Was it possible that Shipley was now at Dexter?

He removed a cigarette from the half-empty pack and lit it with the little yellow lighter that was tucked inside.

The summer he was sixteen, he’d gone on an Outward Bound hiking trip in the Canyonlands of Utah. The group consisted of seven kids between the ages of thirteen and sixteen, three other guys, three girls, plus two trip leaders who were both male and in their twenties. He was the only kid whose parents had paid for the trip. The others had been sent as an alternative to juvenile detention or drug rehab, and their tuition was subsidized. His sister was up in Vermont at sleepaway camp, learning to ride horses and shoot a bow and arrow. She’d begged their parents to go. He hadn’t made any plans at all. So there he was, in Utah.

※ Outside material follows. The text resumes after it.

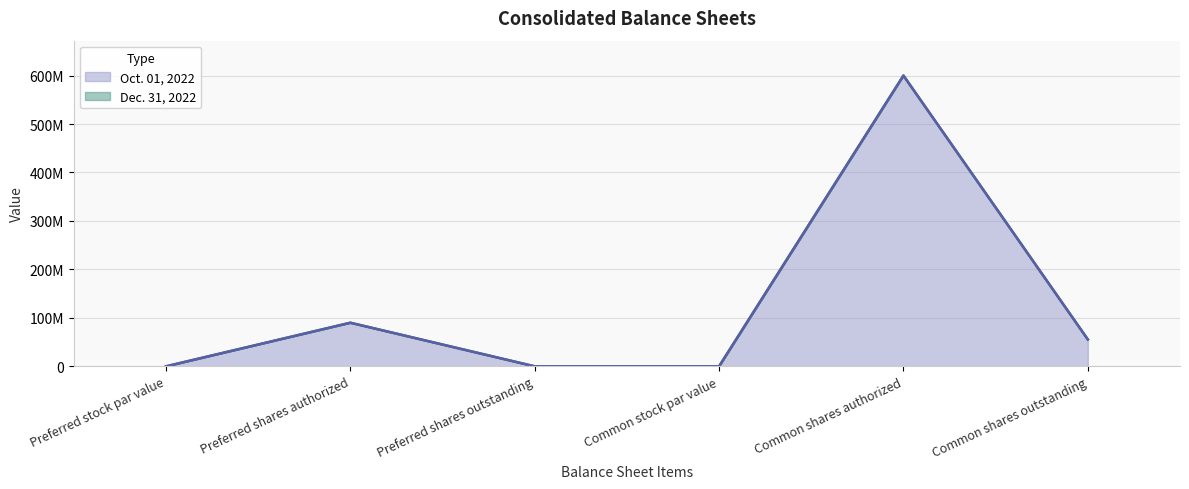

At which label does Dec. 31, 2022 first exceed 55516872?

Preferred shares authorized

“Let’s gather around in a circle,” one of the leaders said on that first morning, after a van had dropped them off in the middle of some dusty nowhere and they’d strapped on their packs and hiked for a few miles. Except for the provisions that had been distributed evenly among them, Patrick’s pack was empty. Outward Bound had sent a list of what to bring, but he’d left his bag on the plane. He was totally unequipped. He didn’t even have a toothbrush.

“We’re going to do a little get-to-know-you exercise,” the leader explained. He wore a pair of Smith ski goggles on his head even though it was summer.

“Just say your name and then the first thing that comes into your head,” the leader continued. “We’ll start with you first.” He smiled at a skinny girl with bruised shins.